[PROVIDED PASSAGE]
Google BigQuery
Hudi tables can be queried from Google Cloud BigQuery as external tables. As of now, the Hudi-BigQuery integration only works for hive-style partitioned Copy-On-Write and Read-Optimized Merge-On-Read tables.
Sync Modes
Manifest File
As of version 0.14.0, the BigQuerySyncTool
supports syncing table to BigQuery using manifests. On the first run, the tool will create a manifest file representing the current base files in the table and a table in BigQuery based on the provided configurations. The tool produces a new manifest file on each subsequent run and will update the schema of the table in BigQuery if the schema changes in your Hudi table.
Benefits of using the new manifest approach:
- Only the files in the manifest can be scanned leading to less cost and better performance for your queries
- The schema is now synced from the Hudi commit metadata allowing for proper schema evolution
- Lists no longer have unnecessary nesting when querying in BigQuery as list inference is enabled by default
- Partition column no longer needs to be dropped from the files due to new schema handling improvements
To enable this feature, set hoodie.gcp.bigquery.sync.use_bq_manifest_file
to true.
View Over Files (Legacy)
This is the current default behavior to preserve compatibility as users upgrade to 0.14.0 and beyond.
After run, the sync tool will create 2 tables and 1 view in the target dataset in BigQuery. The tables and the view share the same name prefix, which is taken from the Hudi table name. Query the view for the same results as querying the Copy-on-Write Hudi table.
NOTE: The view can scan all of the parquet files under your table’s base path so it is recommended to upgrade to the manifest based approach for improved cost and performance.
Configurations
Hudi uses org.apache.hudi.gcp.bigquery.BigQuerySyncTool
to sync tables. It works with HoodieStreamer
via setting sync tool class. A few BigQuery-specific configurations are required.

[DATA SHOWN]
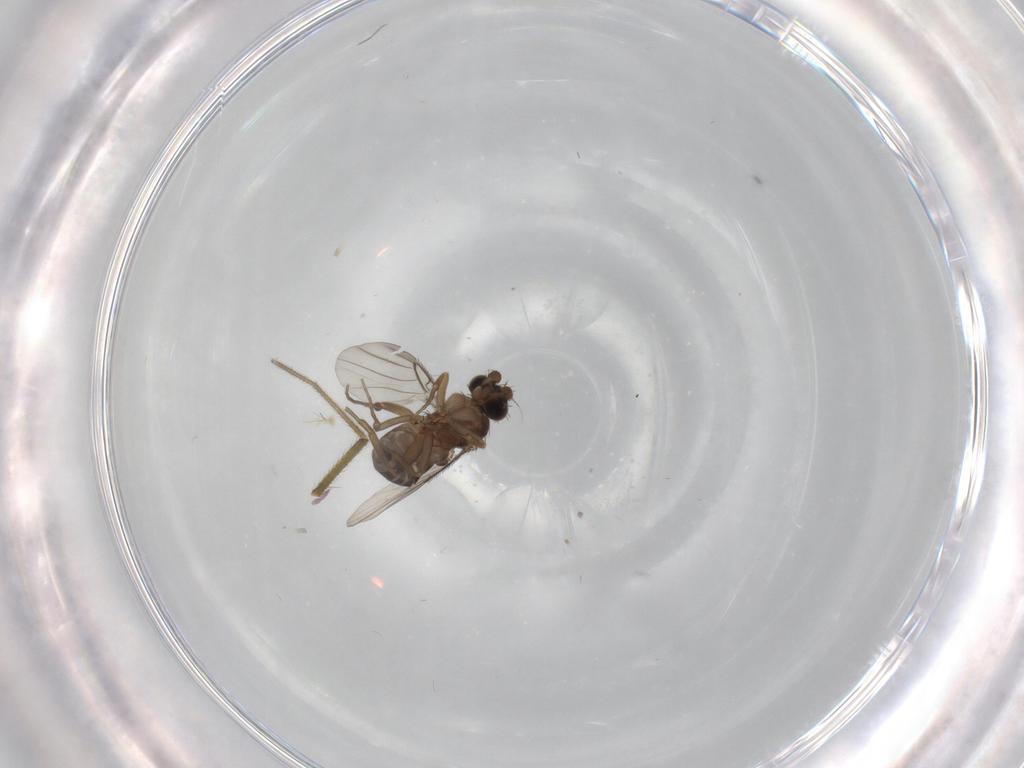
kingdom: Animalia
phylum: Arthropoda
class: Insecta
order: Diptera
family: Phoridae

[JOBS]
a - Say whether each statement agrees with the Hudi BigQuery text, answering yes or no and quoting the words of the text that decide it: (i) the manifest file approach is the default sync behavior from version 0.14.0 on; (ii) the legacy sync creates two tables and one view in the target BigQuery dataset; (iii) under the manifest approach, the schema is synced from the Hudi commit metadata.
b - Carry the Hudi BigQuery text on past its final sentence.
The data has no connection to the Hudi BigQuery text.

[RESULTS OF THE TASKS]
a -
(i) No. The legacy view approach is the default: "This is the current default behavior to preserve compatibility as users upgrade to 0.14.0 and beyond."
(ii) Yes: "the sync tool will create 2 tables and 1 view in the target dataset in BigQuery."
(iii) Yes: "The schema is now synced from the Hudi commit metadata allowing for proper schema evolution."

b -
Config | Notes |
---|---|
hoodie.gcp.bigquery.sync.project_id | The target Google Cloud project |
hoodie.gcp.bigquery.sync.dataset_name | BigQuery dataset name; create before running the sync tool |
hoodie.gcp.bigquery.sync.dataset_location | Region info of the dataset; same as the GCS bucket that stores the Hudi table |
hoodie.gcp.bigquery.sync.source_uri | A wildcard path pattern pointing to the first level partition; partition key can be specified or auto-inferred. Only required for partitioned tables |
hoodie.gcp.bigquery.sync.source_uri_prefix | The common prefix of the source_uri , usually it’s the path to the Hudi table, trailing slash does not matter. |
hoodie.gcp.bigquery.sync.base_path | The usual basepath config for Hudi table. |
hoodie.gcp.bigquery.sync.use_bq_manifest_file | Set to true to enable the manifest based sync |
hoodie.gcp.bigquery.sync.require_partition_filter | Introduced in Hudi version 0.14.1, this configuration accepts a BOOLEAN value, with the default being false. When enabled (set to true), you must create a partition filter (a WHERE clause) for all queries, targeting the partitioning column of a partitioned table. Queries lacking such a filter will result in an error. |
Refer to org.apache.hudi.gcp.bigquery.BigQuerySyncConfig
for the complete configuration list.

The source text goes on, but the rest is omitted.